A week later we learned from a mattress salesman that pig pickin' is what I'd call a pig roast. Roast a pig for hours in a split drum or fire pit, then sit around pickin' off the tasty meat. Pig Pickin' Pie is a traditional dessert at these affairs. I'll have to figure out a way to get invited to one.

Leland and I just got back from our second visit to the farmer's market. We picked up fresh local peaches, shrimp caught this morning in Pamlico Sound, and some other odds and ends we'd never heard of before. "Po beans." The farmer told us. "You know, they grow up a po'."

"Pole beans." I said.

"Yes ma'am."

I've never been ma'am'ed so much in my life, by girls younger than me and by men of every age. And I find myself doing it too, throwing out ma'am's and sirs whenever speaking to a stranger and especially after replying to a question, in either the affirmative or negative.

We also purchased field peas, a kind of bean, and raw peanuts. Feeling dumb, we caught the attention of the farmer and asked her what you did with raw peanuts. The woman laughed, while her daughter and a customer looked at us incredulously. It was the sort of response you might imagine if you held up a tomato and said, "now what do you use this for?", but it was gentle.

"Boil 'em." The daughter said, a girl of about 11. "Then put salt on 'em."

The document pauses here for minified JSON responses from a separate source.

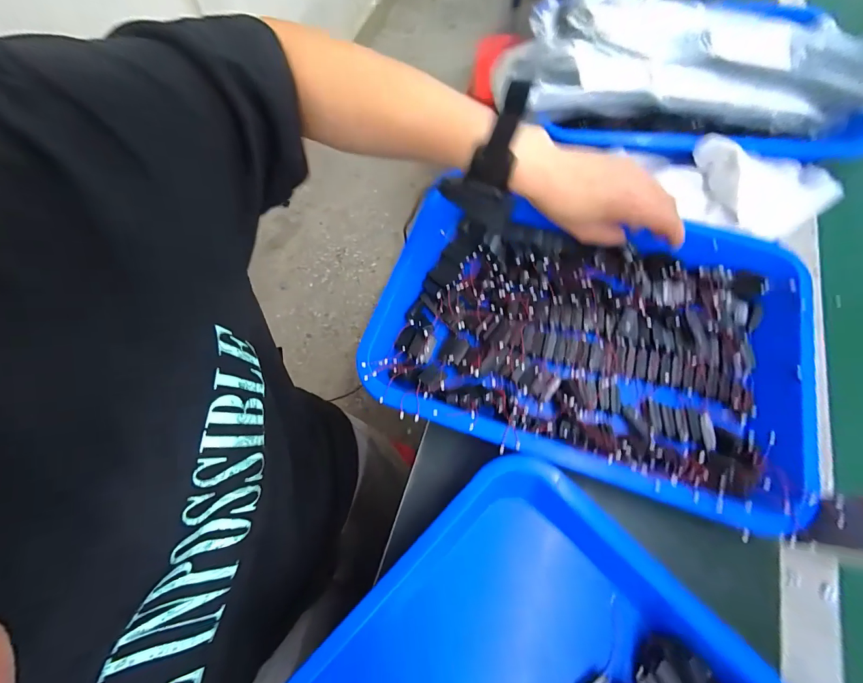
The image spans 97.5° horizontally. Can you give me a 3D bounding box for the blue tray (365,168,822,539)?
[{"bbox_3d":[0.143,-0.011,0.352,0.370,0.046,0.257,17,70,10],"label":"blue tray"}]

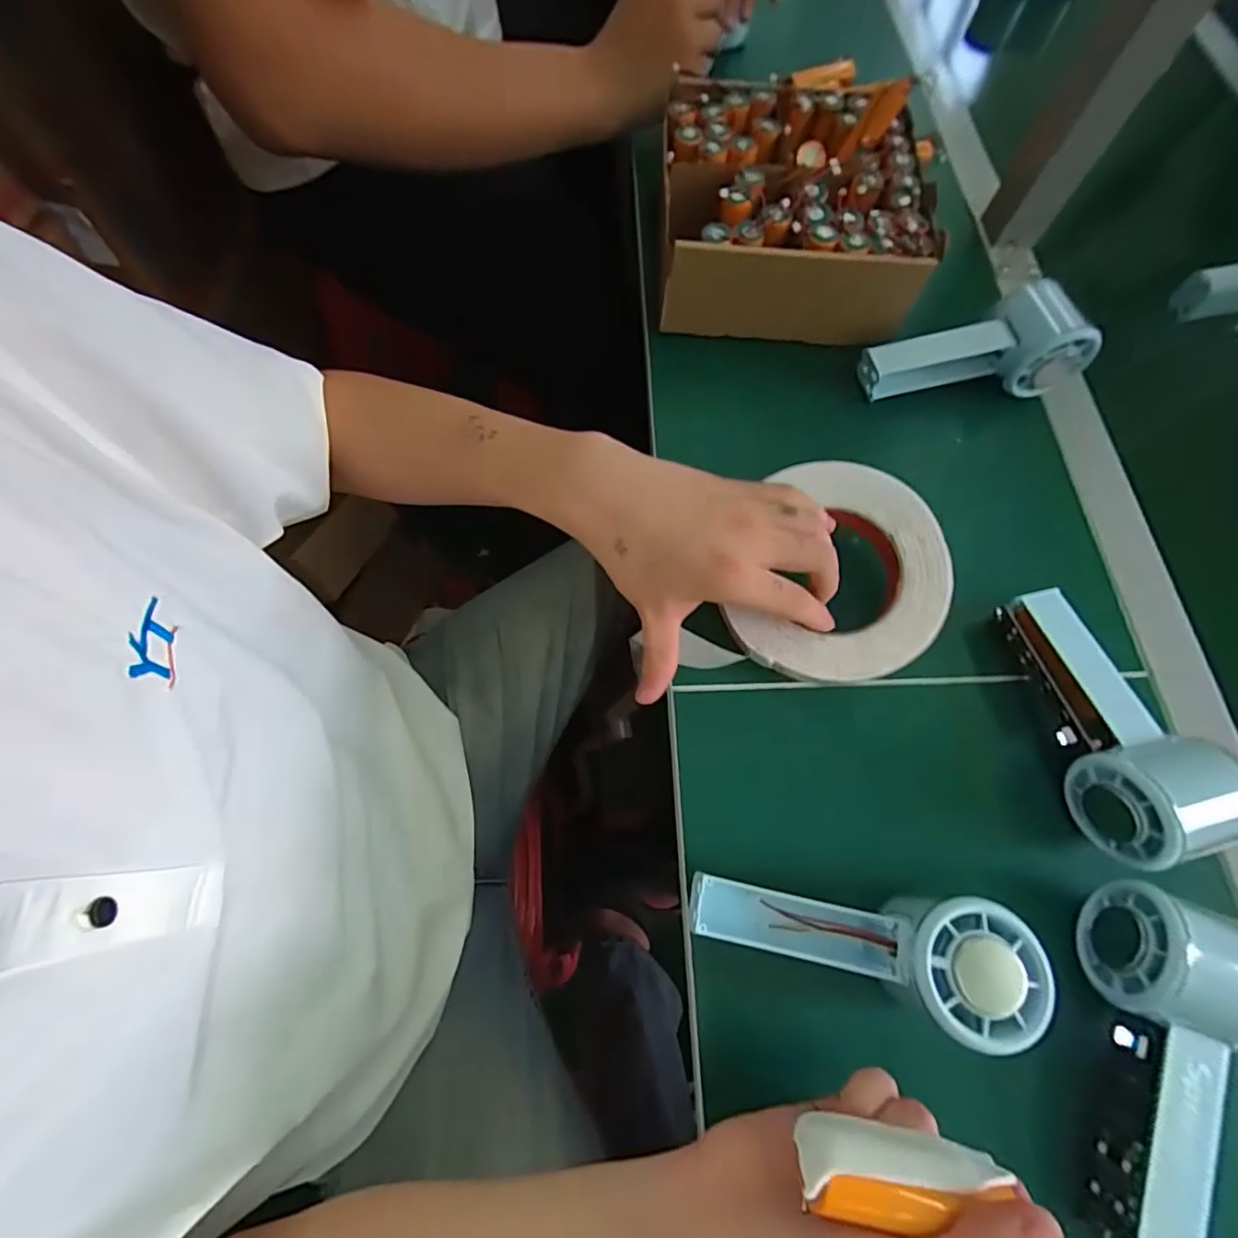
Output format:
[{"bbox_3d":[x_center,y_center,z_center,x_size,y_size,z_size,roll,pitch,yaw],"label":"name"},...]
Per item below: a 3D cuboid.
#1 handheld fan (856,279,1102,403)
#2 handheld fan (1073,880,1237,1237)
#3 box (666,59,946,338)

"Is that it?" My husband asked.

The farmer recovered from her laughter and appraised us with the kind of benign expression reserved for the unbelievably uninformed. "That's it." She said.

I'll let you know how it goes.


  1. This comment has been removed by the author.

  2. You know Daddy often uses ma'am and sir when speaking to others. I don't remember him doing that so much when we were living in Pennsylvania as he does now. Maybe those trips to South Carolina and Alabama are having an effect. It always seem so genteel and respectful. I should require my students to start using it. Uncle Tom can do a very good Georgia accent.

    Edit: I hate it when the only way to fix a typo is to delete the comment.